Your salespeople present you with a variety of problems to solve
and disputes to settle. Customers need hand-holding. All too
often, "organizing" your time and activities takes a back seat
to just getting through the day.
There is a way to think about your activities; however, that
provides a framework for organizing them and increasing your
productivity. The first element to consider is time. There are
two major ways of framing time: short-term and long-term. Most
managers have quarterly and annual goals. Does your planning
extend beyond that time? Are you working on three- year or
five-year plans from time to time? Are you directed by monthly
or perhaps weekly goals? Depending on the exact nature of your
sales cycle and corporate initiatives, "short-term" and
"long-term" will have different meanings. However, you should
have a sense of what those windows of time represent.
The second element to consider addresses the nature of the tasks
and activities you perform. Over both the short- and the
long-term, there are tasks and activities you must perform that
are of major importance, and there are those that are of minor
importance. Whether they are major or minor is closely related
to the nature or the goals they are directed toward attaining.
Reading routine e-mail, for instance, is of minor importance
while gathering information to complete a proposal is of major
importance.
Using the dual aspects of the two elements, you can create a
four - quadrant matrix - a framework for thinking about the
tasks and activities which lead you toward achieving your goals,
and a tool for organizing and listing them. What kinds of
activities and tasks do you find yourself involved in over the
course of the day, week, and month? Where would you fit those
activities in the matrix?
In addition to the relative importance of your tasks, you must
consider the relative urgency of the task. Some tasks are very
urgent while others can be deferred. There can be urgent tasks
related to long-term efforts, like arranging a department
planning session, and there can be deferrable short-term tasks,
like responding to routine phone calls.
The matrix allows you to frame your time and the activities you
perform into a coherent and meaningful whole that will enable
you to ultimately improve your productivity. How? It will help
you create your daily "to do" list with a balance of short- and
long-term tasks of different degrees of importance and urgency.
It will help you find redundancies that can be eliminated. And,
it will help you identify tasks that can be delegated.

- [AVAILABLE DATA]:

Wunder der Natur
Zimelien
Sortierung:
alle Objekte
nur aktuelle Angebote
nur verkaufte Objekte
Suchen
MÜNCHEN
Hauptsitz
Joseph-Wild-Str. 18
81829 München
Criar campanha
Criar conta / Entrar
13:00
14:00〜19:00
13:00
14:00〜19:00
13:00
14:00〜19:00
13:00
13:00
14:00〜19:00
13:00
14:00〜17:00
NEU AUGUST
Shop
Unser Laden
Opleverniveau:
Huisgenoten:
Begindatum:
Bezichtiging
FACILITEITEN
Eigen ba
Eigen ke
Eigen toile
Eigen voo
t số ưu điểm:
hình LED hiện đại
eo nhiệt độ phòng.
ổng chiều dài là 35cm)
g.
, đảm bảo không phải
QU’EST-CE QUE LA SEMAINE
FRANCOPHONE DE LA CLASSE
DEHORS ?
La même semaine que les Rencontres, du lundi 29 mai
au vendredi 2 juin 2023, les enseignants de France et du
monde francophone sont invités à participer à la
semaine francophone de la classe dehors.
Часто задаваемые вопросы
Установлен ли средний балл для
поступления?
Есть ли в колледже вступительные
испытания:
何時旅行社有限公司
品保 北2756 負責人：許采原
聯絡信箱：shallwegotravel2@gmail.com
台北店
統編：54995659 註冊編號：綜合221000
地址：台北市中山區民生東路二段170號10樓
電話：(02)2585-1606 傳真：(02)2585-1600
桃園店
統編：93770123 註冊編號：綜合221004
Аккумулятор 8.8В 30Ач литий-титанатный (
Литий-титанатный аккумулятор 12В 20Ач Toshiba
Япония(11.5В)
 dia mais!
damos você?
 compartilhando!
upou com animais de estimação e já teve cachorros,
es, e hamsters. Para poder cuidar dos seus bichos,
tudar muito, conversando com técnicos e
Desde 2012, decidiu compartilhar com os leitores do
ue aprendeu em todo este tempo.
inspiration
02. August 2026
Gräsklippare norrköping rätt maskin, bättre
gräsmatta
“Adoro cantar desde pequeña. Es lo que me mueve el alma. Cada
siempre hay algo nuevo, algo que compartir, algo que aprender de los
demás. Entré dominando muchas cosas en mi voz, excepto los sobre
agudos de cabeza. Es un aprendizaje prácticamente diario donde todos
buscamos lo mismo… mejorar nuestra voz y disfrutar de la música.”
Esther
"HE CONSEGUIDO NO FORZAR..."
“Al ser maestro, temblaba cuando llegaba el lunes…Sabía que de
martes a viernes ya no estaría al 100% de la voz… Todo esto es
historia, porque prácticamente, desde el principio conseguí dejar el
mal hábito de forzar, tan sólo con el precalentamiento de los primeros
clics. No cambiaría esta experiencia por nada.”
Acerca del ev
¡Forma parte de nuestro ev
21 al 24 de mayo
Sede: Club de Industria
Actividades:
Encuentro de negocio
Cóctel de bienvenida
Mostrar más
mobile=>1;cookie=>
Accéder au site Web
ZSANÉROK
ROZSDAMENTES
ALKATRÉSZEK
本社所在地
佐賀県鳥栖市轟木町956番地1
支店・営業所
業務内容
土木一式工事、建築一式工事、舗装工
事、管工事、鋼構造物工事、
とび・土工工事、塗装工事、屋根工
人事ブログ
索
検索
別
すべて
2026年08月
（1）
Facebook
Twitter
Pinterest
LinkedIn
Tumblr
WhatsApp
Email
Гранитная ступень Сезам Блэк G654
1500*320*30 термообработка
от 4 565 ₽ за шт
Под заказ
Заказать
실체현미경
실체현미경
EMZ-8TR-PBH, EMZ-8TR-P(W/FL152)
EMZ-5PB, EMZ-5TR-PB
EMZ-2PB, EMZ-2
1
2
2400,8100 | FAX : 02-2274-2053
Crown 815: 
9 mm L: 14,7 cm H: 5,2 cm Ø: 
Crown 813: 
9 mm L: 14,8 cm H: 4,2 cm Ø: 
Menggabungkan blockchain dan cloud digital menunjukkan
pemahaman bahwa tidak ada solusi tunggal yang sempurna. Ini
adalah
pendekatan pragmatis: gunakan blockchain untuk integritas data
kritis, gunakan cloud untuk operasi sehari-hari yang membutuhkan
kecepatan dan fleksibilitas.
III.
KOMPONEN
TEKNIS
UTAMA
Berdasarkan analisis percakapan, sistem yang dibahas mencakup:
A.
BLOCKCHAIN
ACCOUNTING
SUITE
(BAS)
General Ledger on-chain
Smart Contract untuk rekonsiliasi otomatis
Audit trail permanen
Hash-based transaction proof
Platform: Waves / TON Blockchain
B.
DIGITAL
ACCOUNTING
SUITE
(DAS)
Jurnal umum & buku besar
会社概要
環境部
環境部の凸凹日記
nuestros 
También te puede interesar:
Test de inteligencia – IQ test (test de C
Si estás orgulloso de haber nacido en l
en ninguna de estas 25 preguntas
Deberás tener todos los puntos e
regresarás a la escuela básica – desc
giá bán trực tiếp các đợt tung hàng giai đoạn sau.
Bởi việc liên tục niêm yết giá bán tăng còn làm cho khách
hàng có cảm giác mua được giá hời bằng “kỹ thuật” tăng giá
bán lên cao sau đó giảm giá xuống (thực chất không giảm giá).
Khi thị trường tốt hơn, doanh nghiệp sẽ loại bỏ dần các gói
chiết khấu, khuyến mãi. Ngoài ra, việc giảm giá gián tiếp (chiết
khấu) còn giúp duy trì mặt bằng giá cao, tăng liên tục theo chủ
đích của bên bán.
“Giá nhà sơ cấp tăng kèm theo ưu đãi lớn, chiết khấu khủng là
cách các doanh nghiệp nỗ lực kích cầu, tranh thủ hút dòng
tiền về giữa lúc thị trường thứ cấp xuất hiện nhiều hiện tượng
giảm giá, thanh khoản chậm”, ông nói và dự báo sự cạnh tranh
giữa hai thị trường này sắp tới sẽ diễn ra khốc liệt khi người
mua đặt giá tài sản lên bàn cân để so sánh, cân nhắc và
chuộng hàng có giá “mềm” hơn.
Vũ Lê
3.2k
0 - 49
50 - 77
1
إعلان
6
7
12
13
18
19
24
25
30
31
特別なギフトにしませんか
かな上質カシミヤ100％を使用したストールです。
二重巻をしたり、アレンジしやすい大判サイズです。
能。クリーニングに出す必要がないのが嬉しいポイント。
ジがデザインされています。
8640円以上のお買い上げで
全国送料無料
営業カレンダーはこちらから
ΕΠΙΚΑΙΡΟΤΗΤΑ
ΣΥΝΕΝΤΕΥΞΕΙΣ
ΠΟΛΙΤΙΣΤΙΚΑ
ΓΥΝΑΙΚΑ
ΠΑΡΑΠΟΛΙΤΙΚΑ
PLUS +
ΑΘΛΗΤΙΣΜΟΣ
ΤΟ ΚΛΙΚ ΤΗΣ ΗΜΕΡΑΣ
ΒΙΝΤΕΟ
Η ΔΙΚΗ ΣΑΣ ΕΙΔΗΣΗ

- [EXERCISE TASKS]:
1. Using the text on organizing time and tasks, decide whether each statement below agrees with it. Answer yes or no for each, and quote the deciding words. (a) Reading routine e-mail is a task of major importance. (b) Arranging a department planning session is given as an urgent task tied to long-term efforts. (c) The matrix helps identify tasks that can be delegated.
2. Reproduce word for word the passage of the text on organizing time and tasks that opens with the words containing "The matrix allows" and closes with "importance and urgency.".

- [EXERCISE ANSWERS]:
1.
(a) No: "Reading routine e-mail, for instance, is of minor importance"
(b) Yes: "There can be urgent tasks related to long-term efforts, like arranging a department planning session"
(c) Yes: "it will help you identify tasks that can be delegated"

2.
The matrix allows you to frame your time and the activities you
perform into a coherent and meaningful whole that will enable
you to ultimately improve your productivity. How? It will help
you create your daily "to do" list with a balance of short- and
long-term tasks of different degrees of importance and urgency.